Following the devastating damages from Hurricanes Harvey, Maria, and Irma, homeowners and businesses alike examined their insurance coverages to assist their recovery. For most people that have never needed to use insurance benefits, or had only small claims, these policies may have seemed like just another large expense every year that mostly protected the bank on its lending. However, when a loss happens each insurance policy should be recognized as the asset it has always been, available to provide funding for large, unanticipated expenses. The case I discuss next illustrates why understanding insurance principles is so crucial to gathering all available policy benefits.

For those who live in coastal areas especially, lending institutions have generally required not only property and casualty insurance policies, but also flood insurance policies sold under the federal National Flood Insurance Program (“NFIP”). And in many cases of catastrophic total loss, both policies may be required to pay benefits. In most states, the “collateral source rule” prevents setting off benefits of separate insurance policies paid for by the policyholder, covering distinct losses. In a total loss claim where the insured has purchased both a property policy with wind loss coverage and a flood policy, it is possible that both polices could be required to respond with policy limits.

In Citizens Property Insurance Corporation v. Hamilton,1 the insureds suffered total loss of their home from Hurricane Ivan. The insureds had purchased a named peril policy from Citizens covering loss from windstorm, and because they resided in a flood zone, bought a policy from the National Flood Insurance Program insuring against flood loss. Damage from both wind and flood occurred from Ivan. The NFIP flood adjuster inspected and recommended that NFIP pay policy limits for the loss. NFIP accepted the recommendation and paid for the dwelling and contents.

The Hamiltons also made a total loss claim under the Citizens policy, which excluded loss caused “directly or indirectly” by flood. The Hamiltons contended that under the Florida Valued Policy Law, Fla. Stat. § 627.702(1)(a), “the insurer’s liability under the policy for such total loss, if caused by a covered peril, shall be in the amount of money for which such property was so insured as specified in the policy and for which a premium has been charged and paid.” Citizens argued that the amount of benefits paid under the flood policy should be admissible and set off against any liability Citizens may have. The trial court disagreed, applying the “collateral source” rule. The appellate court agreed, holding “the common law collateral source rule militates against evidence of the dollar amount of flood insurance payments, disbursed by an entity wholly independent of appellant, under a plainly distinct contractual obligation, and paid for entirely by premiums remitted by the Hamiltons.”2

Citizens argued next that it should only have to pay previously uncompensated losses, based on indemnity principles, and that the Hamiltons had been fully compensated by NFIP under the flood policy. The appellate court disagreed, finding that Florida had never actually adopted the “total loss recovery” rule argued by Citizens, and that other decisions by Florida courts indicated these insureds were entitled to the full benefits of each policy under the circumstances.3

Most people would not expect the outcomes authorized in this case. Clearly, it pays to investigate the extent of all “insurance assets” in the event of catastrophic losses.

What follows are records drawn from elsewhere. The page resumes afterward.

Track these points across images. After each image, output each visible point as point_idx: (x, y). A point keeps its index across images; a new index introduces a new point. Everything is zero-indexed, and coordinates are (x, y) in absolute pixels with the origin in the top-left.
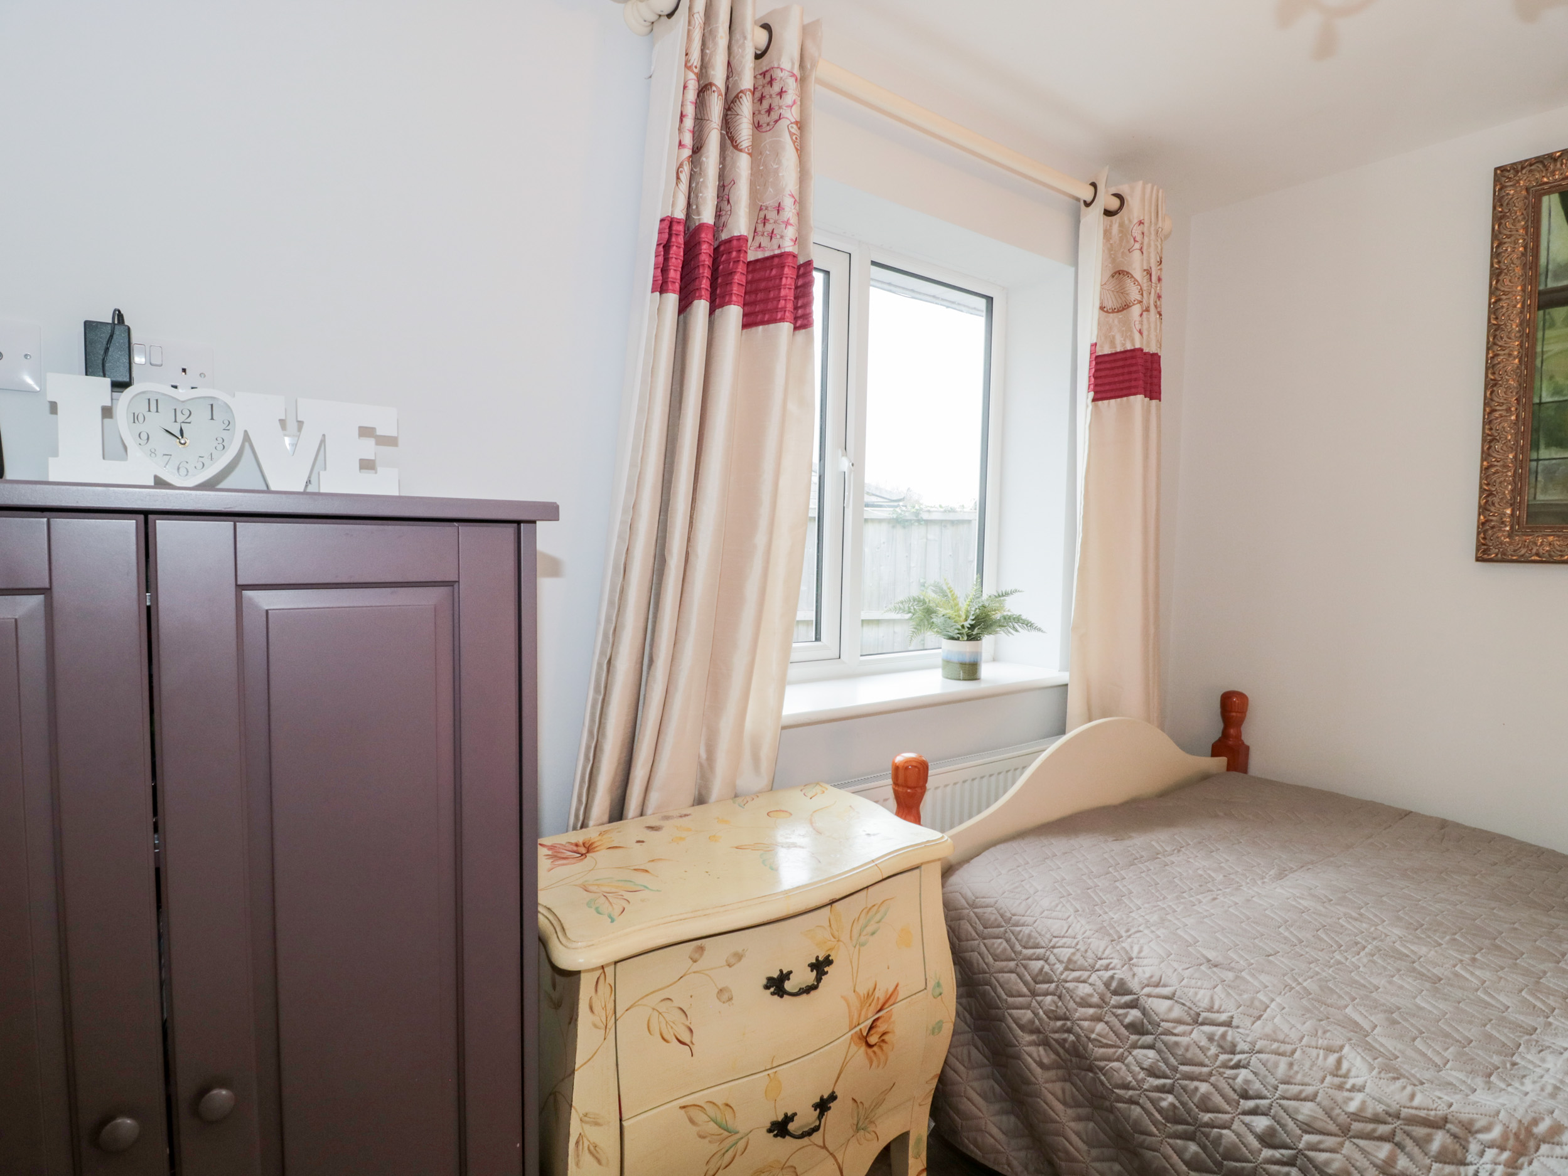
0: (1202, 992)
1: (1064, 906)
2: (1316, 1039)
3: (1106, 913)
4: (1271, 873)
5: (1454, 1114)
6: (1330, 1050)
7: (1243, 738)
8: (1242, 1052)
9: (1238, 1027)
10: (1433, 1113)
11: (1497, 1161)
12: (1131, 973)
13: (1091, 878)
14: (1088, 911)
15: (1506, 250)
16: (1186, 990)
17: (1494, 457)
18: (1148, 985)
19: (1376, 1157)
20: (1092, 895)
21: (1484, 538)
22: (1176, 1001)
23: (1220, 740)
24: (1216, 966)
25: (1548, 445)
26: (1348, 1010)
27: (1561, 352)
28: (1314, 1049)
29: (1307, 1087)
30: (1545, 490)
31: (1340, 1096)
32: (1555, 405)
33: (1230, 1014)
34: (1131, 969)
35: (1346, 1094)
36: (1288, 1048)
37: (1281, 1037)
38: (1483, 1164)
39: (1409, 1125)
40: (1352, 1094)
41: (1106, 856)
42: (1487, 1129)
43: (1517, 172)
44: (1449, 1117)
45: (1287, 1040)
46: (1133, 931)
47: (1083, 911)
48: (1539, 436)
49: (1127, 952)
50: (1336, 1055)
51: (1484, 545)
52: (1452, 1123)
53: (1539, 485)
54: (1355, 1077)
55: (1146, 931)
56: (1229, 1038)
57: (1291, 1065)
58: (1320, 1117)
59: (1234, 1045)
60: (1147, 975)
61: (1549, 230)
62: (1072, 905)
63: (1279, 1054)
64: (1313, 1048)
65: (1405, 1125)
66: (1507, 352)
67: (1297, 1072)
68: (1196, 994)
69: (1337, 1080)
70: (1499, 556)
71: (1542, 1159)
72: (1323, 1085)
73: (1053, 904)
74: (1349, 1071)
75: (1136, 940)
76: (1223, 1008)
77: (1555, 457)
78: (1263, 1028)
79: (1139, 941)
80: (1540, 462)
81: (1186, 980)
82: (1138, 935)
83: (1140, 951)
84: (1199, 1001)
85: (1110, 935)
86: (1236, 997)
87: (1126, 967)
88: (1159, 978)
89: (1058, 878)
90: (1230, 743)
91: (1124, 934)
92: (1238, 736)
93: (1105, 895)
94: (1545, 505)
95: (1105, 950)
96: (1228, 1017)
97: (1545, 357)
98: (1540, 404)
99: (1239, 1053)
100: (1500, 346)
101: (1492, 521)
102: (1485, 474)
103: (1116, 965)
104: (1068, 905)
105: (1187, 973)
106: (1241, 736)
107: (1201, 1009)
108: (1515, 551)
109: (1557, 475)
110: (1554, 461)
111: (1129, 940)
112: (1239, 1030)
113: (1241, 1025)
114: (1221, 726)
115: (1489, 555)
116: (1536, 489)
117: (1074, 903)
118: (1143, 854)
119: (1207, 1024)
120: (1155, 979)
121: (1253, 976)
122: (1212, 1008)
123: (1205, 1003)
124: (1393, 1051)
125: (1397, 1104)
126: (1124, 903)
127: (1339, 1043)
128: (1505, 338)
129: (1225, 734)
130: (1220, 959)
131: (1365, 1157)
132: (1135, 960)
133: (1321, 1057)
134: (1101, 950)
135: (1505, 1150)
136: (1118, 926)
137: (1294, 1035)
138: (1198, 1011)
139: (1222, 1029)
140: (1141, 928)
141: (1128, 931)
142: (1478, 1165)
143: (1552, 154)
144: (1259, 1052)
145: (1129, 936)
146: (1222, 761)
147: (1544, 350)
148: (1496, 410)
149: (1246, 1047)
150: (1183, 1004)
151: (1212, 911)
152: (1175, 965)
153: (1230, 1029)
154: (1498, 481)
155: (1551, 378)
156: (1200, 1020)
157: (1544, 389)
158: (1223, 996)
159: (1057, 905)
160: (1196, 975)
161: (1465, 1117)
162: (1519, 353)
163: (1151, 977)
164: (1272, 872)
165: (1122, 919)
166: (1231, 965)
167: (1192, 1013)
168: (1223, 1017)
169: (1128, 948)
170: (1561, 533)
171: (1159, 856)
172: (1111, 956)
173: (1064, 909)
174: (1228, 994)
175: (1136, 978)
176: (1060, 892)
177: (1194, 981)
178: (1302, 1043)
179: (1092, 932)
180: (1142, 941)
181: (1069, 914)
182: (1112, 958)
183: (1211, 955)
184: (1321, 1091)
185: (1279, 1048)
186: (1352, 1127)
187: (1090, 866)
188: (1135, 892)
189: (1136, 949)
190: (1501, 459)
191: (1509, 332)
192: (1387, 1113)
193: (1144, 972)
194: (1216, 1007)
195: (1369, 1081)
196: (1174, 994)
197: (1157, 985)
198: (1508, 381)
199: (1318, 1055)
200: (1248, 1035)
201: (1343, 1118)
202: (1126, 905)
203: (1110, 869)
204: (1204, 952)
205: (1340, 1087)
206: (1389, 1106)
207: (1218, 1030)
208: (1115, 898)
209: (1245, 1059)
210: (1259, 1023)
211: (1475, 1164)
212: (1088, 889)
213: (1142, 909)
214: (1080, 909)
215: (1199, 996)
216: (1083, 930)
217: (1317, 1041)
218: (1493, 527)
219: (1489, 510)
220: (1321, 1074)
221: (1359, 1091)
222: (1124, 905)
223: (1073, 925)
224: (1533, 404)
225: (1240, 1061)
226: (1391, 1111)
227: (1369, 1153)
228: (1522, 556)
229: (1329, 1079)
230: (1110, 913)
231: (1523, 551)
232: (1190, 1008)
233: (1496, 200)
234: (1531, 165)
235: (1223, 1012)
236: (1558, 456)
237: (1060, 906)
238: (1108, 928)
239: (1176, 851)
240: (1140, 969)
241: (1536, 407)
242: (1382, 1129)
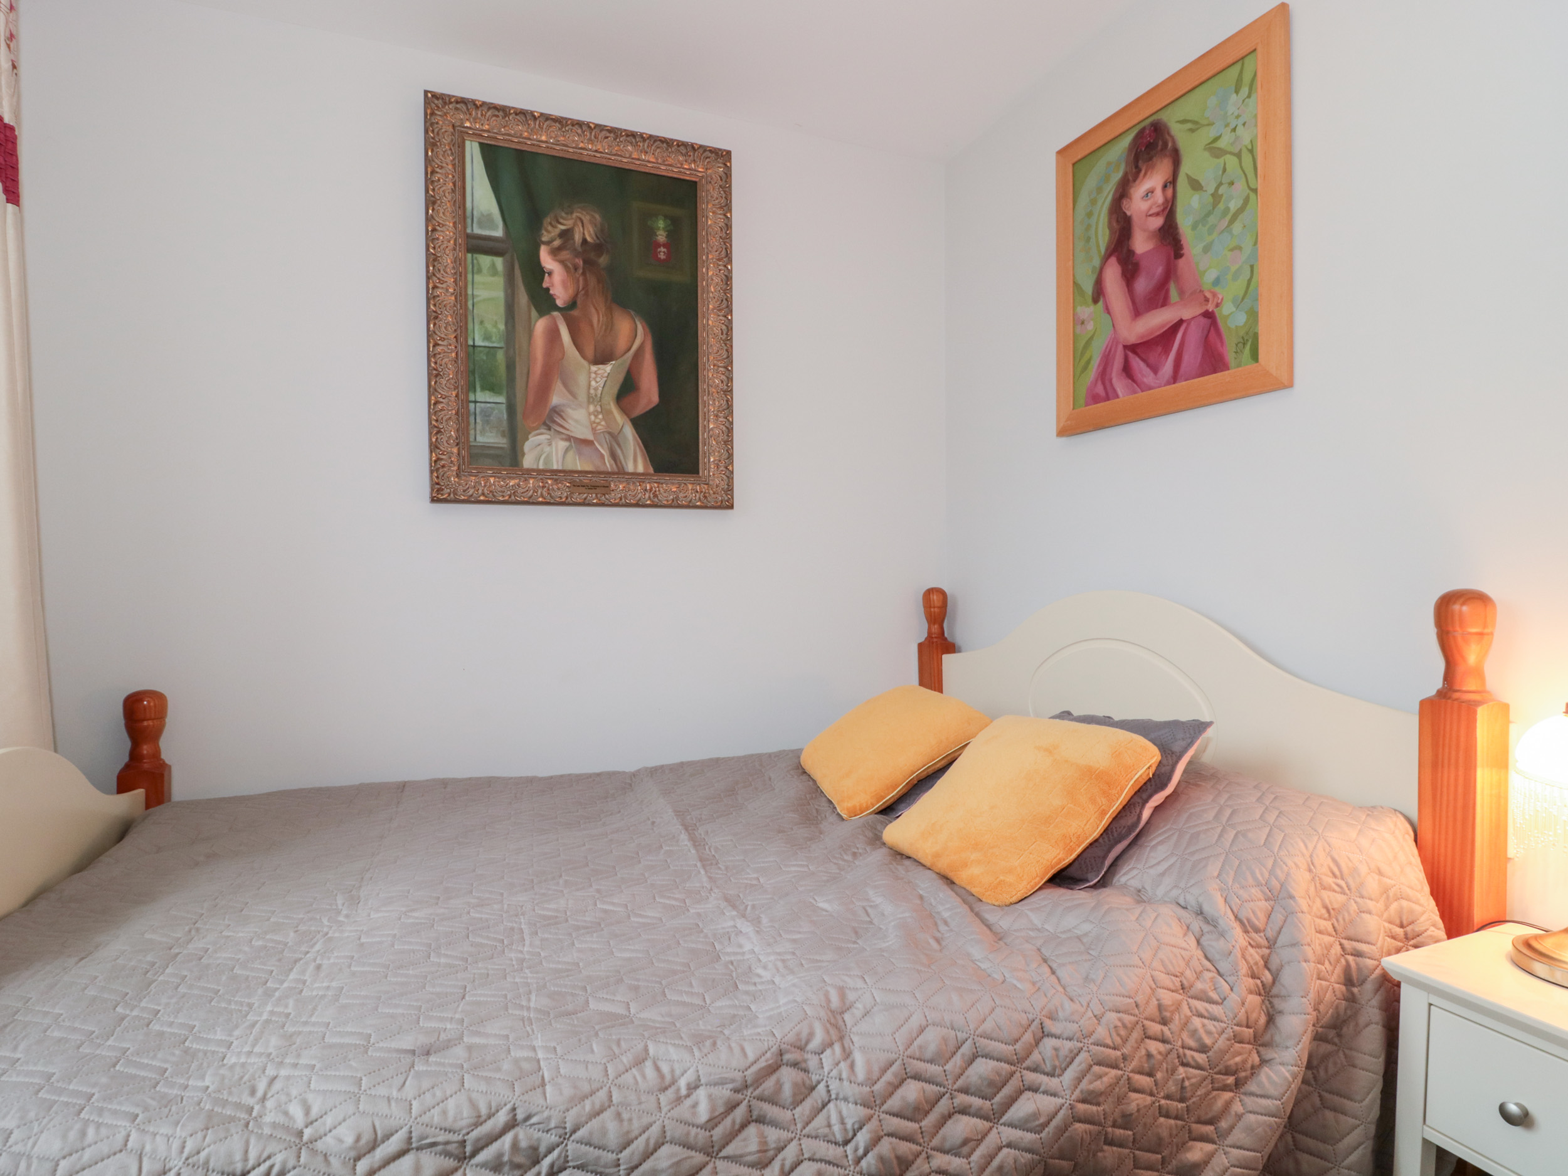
0: (451, 1104)
1: (98, 1126)
2: (617, 1059)
3: (186, 1087)
4: (340, 902)
5: (783, 1040)
6: (639, 1062)
7: (163, 756)
8: (550, 1151)
9: (528, 1118)
10: (768, 1055)
11: (836, 1061)
12: (320, 1158)
13: (99, 1045)
14: (154, 1103)
15: (439, 180)
16: (425, 1119)
17: (440, 394)
18: (358, 1159)
19: (750, 1154)
20: (132, 1071)
21: (437, 477)
22: (418, 1149)
23: (127, 767)
24: (428, 1053)
25: (483, 389)
26: (593, 1005)
27: (489, 299)
28: (626, 1074)
29: (650, 1129)
30: (483, 432)
31: (684, 1110)
32: (487, 349)
33: (509, 1106)
34: (314, 1152)
35: (688, 1102)
36: (602, 1095)
37: (586, 1088)
38: (829, 1073)
39: (758, 1087)
40: (693, 1097)
41: (91, 992)
42: (811, 1035)
43: (445, 103)
44: (783, 1046)
45: (595, 1086)
46: (261, 1087)
47: (146, 1109)
48: (475, 378)
49: (287, 1129)
50: (649, 1064)
51: (438, 484)
52: (787, 1052)
53: (479, 427)
54: (683, 1075)
55: (283, 1072)
56: (523, 1144)
57: (618, 1115)
58: (684, 1156)
59: (535, 1149)
60: (349, 1140)
61: (472, 176)
62: (115, 1113)
63: (598, 1114)
64: (624, 1073)
65: (755, 1090)
66: (444, 286)
67: (630, 1120)
68: (444, 1113)
69: (670, 1093)
70: (452, 495)
71: (854, 1030)
72: (663, 1113)
73: (72, 1135)
74: (672, 1071)
75: (283, 1098)
76: (494, 1105)
77: (488, 400)
78: (561, 1094)
79: (288, 1095)
80: (478, 404)
81: (415, 1104)
82: (277, 1086)
83: (307, 1112)
84: (455, 1120)
85: (232, 1119)
86: (498, 1076)
87: (303, 1152)
88: (371, 1130)
89: (37, 1080)
90: (146, 766)
91: (251, 1101)
92: (157, 754)
93: (154, 1057)
94: (483, 447)
95: (246, 1152)
96: (508, 1114)
97: (475, 300)
98: (474, 346)
99: (546, 1156)
100: (439, 279)
101: (442, 459)
102: (433, 409)
103: (284, 1163)
104: (108, 1119)
105: (410, 1090)
106: (160, 755)
107: (464, 1132)
108: (464, 491)
109: (492, 418)
110: (489, 405)
111: (269, 1104)
112: (534, 1120)
113: (533, 1109)
114: (128, 744)
115: (442, 495)
116: (475, 430)
117: (114, 1106)
118: (149, 958)
119: (482, 1148)
120: (367, 1137)
121: (477, 1034)
122: (479, 1117)
123: (467, 1114)
124: (663, 1020)
125: (739, 1071)
126: (199, 1050)
127: (640, 1047)
128: (442, 272)
129: (135, 755)
130: (423, 1040)
131: (740, 1165)
132: (308, 1133)
133: (639, 1078)
134: (238, 1157)
135: (833, 1044)
136: (230, 1093)
137: (596, 1073)
138: (460, 1137)
139: (508, 1139)
140: (271, 1071)
141: (253, 1092)
142: (825, 1078)
143: (476, 100)
144: (574, 1131)
145: (264, 1099)
146: (139, 793)
147: (475, 293)
148: (438, 345)
149: (553, 1138)
150: (434, 1144)
151: (334, 984)
152: (382, 1091)
153: (517, 1129)
154: (444, 419)
155: (482, 322)
156: (468, 1149)
157: (476, 332)
158: (483, 1087)
159: (83, 1134)
160: (426, 1084)
161: (791, 1037)
162: (455, 290)
163: (358, 1139)
164: (340, 900)
165: (223, 1078)
166: (441, 1039)
167: (452, 1148)
168: (502, 1118)
169: (281, 1119)
170: (499, 475)
171: (175, 951)
172: (265, 1155)
173: (104, 1131)
174: (488, 1080)
175: (332, 1159)
176: (67, 1104)
177: (428, 1095)
178: (611, 1077)
179: (200, 1135)
180: (294, 1092)
181: (124, 1133)
182: (269, 1157)
183: (407, 1042)
184: (667, 1122)
185: (593, 1104)
186: (714, 1139)
187: (76, 1025)
188: (196, 1023)
189: (296, 1111)
190: (446, 397)
191: (446, 267)
192: (736, 1091)
193: (341, 1141)
194: (484, 1111)
195: (700, 1068)
196: (409, 1139)
197: (374, 1146)
198: (447, 316)
199: (635, 1078)
200: (549, 1118)
201: (702, 1135)
202: (205, 1053)
203: (119, 1009)
204: (394, 1045)
205: (679, 1100)
206: (733, 1081)
207: (503, 1144)
208: (177, 1052)
209: (559, 1157)
210: (548, 1088)
211: (822, 1080)
212: (114, 1066)
213: (235, 1043)
214: (137, 1111)
215: (451, 1114)
216: (176, 1145)
217: (622, 1061)
218: (443, 466)
219: (439, 448)
220: (653, 1099)
221: (697, 1087)
222: (201, 1055)
223: (148, 1148)
224: (469, 346)
225: (552, 1166)
226: (737, 1085)
227: (741, 1156)
228: (472, 495)
229: (662, 1098)
230: (190, 1083)
231: (471, 491)
232: (447, 1143)
233: (428, 124)
234: (457, 102)
235: (498, 1111)
236: (491, 401)
237: (91, 1132)
238: (218, 1109)
239: (193, 932)
240: (329, 1139)
241: (471, 349)
242: (739, 1113)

The Hamilton case dealt with other issues of concurrent causation which I will explain in a future blog.
1 Citizens Property Ins. Corp. v. Hamilton, 43 So.3d 746, 751-52 (Fla. 1st DCA 2010).
2 Id. at 751.
3 See Florida Farm Bureau Cas. Ins. Co. v. Mathis, 33 So.3d 94 (Fla. 1st DCA 2010) (approving recovery for wind damage of full limits on homeowner’s policy, pursuant to VPL, where plaintiffs were also paid limits less deductible on flood insurance policy); Springfield Fire & Marine Ins. Co. v. Boswell, 167 So.2d 780, 784 (Fla. 1st DCA 1964) (holding “[e]ach insurer is liable for the full amount of his policy” “[w]hen there are several permissible concurrent policies of fire insurance and there is a total destruction by fire of the insured premises”).